##### Data shown #####

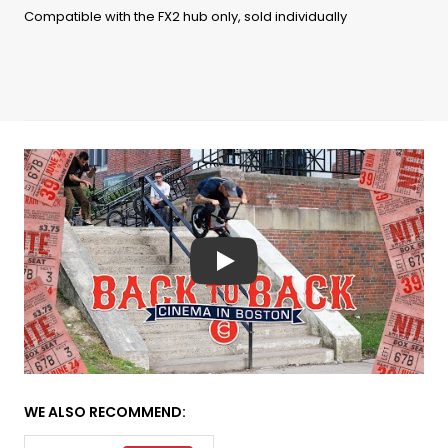
Compatible with the FX2 hub only, sold individually
Play
WE ALSO RECOMMEND:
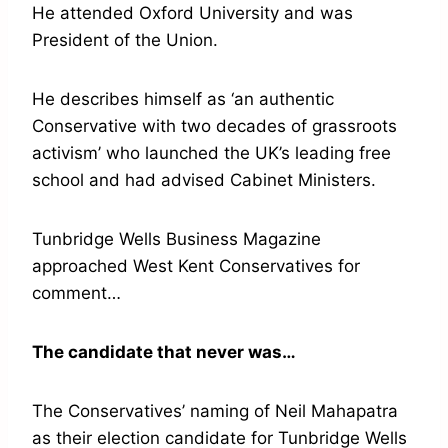
He attended Oxford University and was
President of the Union.
He describes himself as ‘an authentic
Conservative with two decades of grassroots
activism’ who launched the UK’s leading free
school and had advised Cabinet Ministers.
Tunbridge Wells Business Magazine
approached West Kent Conservatives for
comment…
The candidate that never was…
The Conservatives’ naming of Neil Mahapatra
as their election candidate for Tunbridge Wells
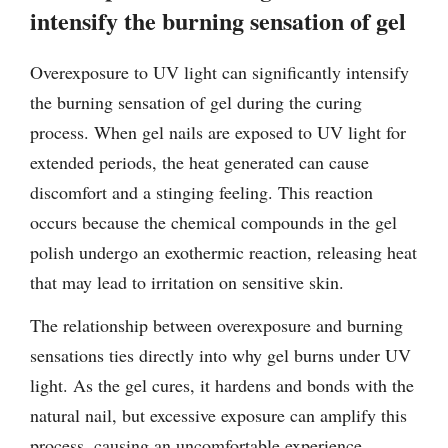
intensify the burning sensation of gel
Overexposure to UV light can significantly intensify
the burning sensation of gel during the curing
process. When gel nails are exposed to UV light for
extended periods, the heat generated can cause
discomfort and a stinging feeling. This reaction
occurs because the chemical compounds in the gel
polish undergo an exothermic reaction, releasing heat
that may lead to irritation on sensitive skin.
The relationship between overexposure and burning
sensations ties directly into why gel burns under UV
light. As the gel cures, it hardens and bonds with the
natural nail, but excessive exposure can amplify this
process, causing an uncomfortable experience.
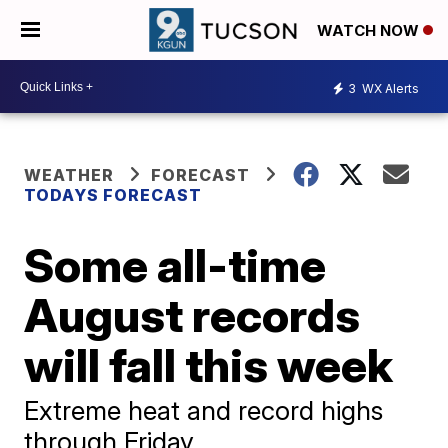
WATCH NOW
3
WX Alerts
WEATHER
FORECAST
TODAYS FORECAST
Some all-time
August records
will fall this week
Extreme heat and record highs
through Friday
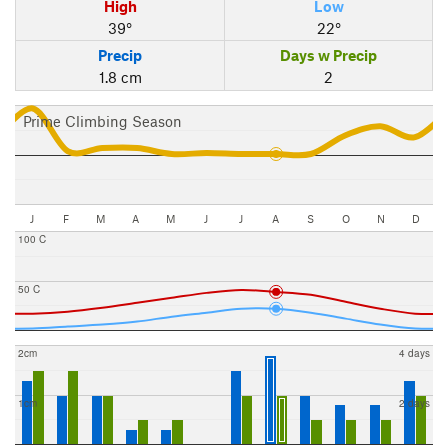
High
Low
39°
22°
Precip
Days w Precip
1.8 cm
2
Prime Climbing Season
J
F
M
A
M
J
J
A
S
O
N
D
100 C
50 C
2cm
4 days
1cm
2 days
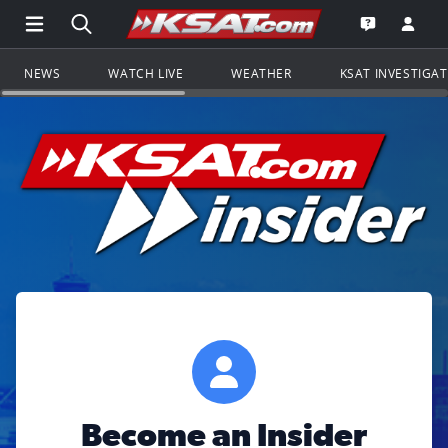
Open Main Menu Navigation
Search all of KSAT.com
Go to th
Open the KS
NEWS
WATCH LIVE
WEATHER
KSAT INVESTIGA
Become an Insider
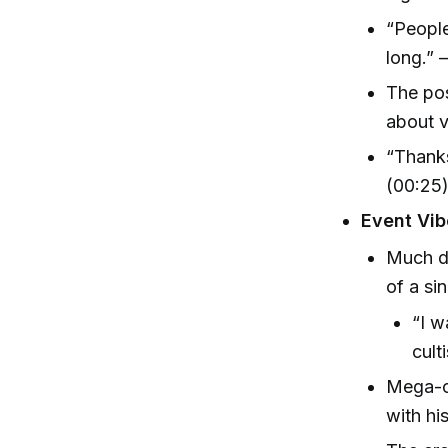
“People
long.” 
The pos
about v
“Thanks
(00:25
Event Vi
Much di
of a sin
“I w
cult
Mega-ch
with hi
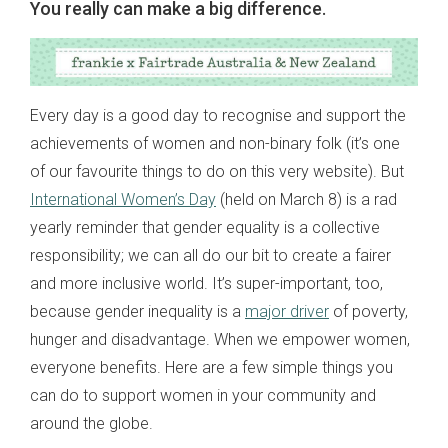
You really can make a big difference.
Every day is a good day to recognise and support the
achievements of women and non-binary folk (it’s one
of our favourite things to do on this very website). But
International Women’s Day
(held on March 8) is a rad
yearly reminder that gender equality is a collective
responsibility; we can all do our bit to create a fairer
and more inclusive world. It’s super-important, too,
because gender inequality is a
major driver
of poverty,
hunger and disadvantage. When we empower women,
everyone benefits. Here are a few simple things you
can do to support women in your community and
around the globe.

#####

Task: All that is needed is the line containing "of our favourite" and each line after it to the end of the data above, set down exactly.

Written solution:
of our favourite things to do on this very website). But
International Women’s Day
(held on March 8) is a rad
yearly reminder that gender equality is a collective
responsibility; we can all do our bit to create a fairer
and more inclusive world. It’s super-important, too,
because gender inequality is a
major driver
of poverty,
hunger and disadvantage. When we empower women,
everyone benefits. Here are a few simple things you
can do to support women in your community and
around the globe.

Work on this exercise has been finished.